• **Supplied entries**:
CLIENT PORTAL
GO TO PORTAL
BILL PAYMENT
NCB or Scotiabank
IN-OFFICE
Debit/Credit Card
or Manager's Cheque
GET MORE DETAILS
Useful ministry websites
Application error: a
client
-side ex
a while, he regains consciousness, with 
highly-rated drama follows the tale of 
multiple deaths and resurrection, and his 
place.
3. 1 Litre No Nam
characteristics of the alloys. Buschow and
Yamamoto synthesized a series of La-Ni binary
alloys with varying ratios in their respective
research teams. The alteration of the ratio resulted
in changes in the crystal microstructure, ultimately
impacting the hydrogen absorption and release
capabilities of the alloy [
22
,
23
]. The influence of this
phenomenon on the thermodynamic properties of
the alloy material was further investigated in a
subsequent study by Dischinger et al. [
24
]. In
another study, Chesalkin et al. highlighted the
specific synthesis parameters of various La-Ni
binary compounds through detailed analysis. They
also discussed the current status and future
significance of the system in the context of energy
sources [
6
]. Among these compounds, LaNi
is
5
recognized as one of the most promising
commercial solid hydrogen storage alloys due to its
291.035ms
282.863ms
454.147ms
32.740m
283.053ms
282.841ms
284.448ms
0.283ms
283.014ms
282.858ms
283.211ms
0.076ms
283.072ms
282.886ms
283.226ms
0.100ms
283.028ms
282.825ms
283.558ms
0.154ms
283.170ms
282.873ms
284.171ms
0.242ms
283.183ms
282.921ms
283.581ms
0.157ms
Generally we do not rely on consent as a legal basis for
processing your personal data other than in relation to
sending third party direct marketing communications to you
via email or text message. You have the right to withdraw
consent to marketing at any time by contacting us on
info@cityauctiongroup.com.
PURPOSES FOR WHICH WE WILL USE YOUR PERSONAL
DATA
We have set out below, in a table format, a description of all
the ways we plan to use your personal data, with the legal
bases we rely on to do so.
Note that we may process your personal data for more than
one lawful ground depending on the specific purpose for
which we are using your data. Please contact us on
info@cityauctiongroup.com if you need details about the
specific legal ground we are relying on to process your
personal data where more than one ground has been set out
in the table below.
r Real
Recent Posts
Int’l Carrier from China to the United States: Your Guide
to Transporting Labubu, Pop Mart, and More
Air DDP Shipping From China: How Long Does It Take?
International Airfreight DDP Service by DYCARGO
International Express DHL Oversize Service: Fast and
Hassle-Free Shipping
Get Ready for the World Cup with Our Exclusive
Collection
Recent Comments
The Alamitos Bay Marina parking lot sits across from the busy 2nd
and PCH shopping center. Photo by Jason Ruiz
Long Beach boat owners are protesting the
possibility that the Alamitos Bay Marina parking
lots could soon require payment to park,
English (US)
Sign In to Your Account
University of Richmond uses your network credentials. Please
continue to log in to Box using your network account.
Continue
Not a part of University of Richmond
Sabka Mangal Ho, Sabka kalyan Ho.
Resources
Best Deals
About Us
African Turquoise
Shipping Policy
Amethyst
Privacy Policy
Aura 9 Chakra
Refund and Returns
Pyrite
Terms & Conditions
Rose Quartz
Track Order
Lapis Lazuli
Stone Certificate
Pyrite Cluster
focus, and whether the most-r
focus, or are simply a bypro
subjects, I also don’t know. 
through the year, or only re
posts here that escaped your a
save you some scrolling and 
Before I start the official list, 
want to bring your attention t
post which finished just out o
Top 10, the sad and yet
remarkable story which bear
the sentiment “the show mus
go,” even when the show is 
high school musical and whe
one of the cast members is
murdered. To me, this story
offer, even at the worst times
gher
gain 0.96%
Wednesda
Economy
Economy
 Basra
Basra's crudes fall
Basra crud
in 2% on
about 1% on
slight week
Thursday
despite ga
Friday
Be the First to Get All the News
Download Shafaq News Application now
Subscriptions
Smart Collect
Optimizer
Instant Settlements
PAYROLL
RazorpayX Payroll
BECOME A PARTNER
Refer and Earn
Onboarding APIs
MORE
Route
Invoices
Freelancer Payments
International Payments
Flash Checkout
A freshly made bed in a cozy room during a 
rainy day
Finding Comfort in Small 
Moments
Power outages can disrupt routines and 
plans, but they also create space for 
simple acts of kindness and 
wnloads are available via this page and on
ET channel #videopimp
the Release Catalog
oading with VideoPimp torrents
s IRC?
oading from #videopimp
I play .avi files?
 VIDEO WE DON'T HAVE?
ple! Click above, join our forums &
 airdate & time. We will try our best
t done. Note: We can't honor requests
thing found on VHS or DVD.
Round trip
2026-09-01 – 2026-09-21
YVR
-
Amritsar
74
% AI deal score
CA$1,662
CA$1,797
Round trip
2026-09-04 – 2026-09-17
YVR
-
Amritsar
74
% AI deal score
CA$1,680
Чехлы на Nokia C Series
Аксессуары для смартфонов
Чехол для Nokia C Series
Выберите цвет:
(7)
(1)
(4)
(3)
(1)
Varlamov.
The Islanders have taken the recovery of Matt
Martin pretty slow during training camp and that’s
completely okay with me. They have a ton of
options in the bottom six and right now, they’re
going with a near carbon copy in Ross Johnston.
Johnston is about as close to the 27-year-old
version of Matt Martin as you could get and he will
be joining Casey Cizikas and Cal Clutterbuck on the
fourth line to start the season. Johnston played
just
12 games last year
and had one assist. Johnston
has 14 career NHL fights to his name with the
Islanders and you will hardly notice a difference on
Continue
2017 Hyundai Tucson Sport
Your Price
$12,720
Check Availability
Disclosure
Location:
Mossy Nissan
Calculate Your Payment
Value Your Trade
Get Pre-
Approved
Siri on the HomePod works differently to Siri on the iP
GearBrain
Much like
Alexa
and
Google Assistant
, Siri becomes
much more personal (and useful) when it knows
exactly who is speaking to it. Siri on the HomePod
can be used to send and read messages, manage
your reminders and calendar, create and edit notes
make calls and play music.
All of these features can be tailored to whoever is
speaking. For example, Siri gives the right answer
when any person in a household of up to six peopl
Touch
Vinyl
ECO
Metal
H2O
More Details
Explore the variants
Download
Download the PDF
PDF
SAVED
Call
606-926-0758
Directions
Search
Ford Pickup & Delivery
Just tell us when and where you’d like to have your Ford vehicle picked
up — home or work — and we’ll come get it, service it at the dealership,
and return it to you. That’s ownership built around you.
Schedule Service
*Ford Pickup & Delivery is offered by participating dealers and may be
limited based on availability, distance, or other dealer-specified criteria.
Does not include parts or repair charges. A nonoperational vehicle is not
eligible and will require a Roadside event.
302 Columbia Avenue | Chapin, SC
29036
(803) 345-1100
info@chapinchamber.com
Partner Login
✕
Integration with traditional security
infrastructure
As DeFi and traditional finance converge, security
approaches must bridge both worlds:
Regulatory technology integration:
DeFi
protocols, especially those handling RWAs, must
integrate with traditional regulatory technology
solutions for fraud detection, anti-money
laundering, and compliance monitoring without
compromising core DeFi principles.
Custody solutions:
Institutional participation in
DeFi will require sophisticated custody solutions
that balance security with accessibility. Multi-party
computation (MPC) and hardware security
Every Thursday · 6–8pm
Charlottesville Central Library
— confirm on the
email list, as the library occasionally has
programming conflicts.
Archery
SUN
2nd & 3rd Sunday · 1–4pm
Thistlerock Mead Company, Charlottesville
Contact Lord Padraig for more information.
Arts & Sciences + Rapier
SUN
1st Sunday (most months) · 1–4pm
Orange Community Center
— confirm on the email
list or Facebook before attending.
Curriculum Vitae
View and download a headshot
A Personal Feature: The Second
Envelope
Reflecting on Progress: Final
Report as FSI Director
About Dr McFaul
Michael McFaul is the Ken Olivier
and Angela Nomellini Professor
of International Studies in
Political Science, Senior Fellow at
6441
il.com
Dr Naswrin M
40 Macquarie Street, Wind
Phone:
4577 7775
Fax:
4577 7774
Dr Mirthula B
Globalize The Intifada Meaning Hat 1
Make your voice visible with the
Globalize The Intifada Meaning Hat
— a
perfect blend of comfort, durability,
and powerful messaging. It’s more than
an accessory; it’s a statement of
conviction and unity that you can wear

• **What is being asked**: Each line in the entries above that includes the string "legal" should be extracted.

• **Reply to the task**:
Generally we do not rely on consent as a legal basis for
the ways we plan to use your personal data, with the legal
specific legal ground we are relying on to process your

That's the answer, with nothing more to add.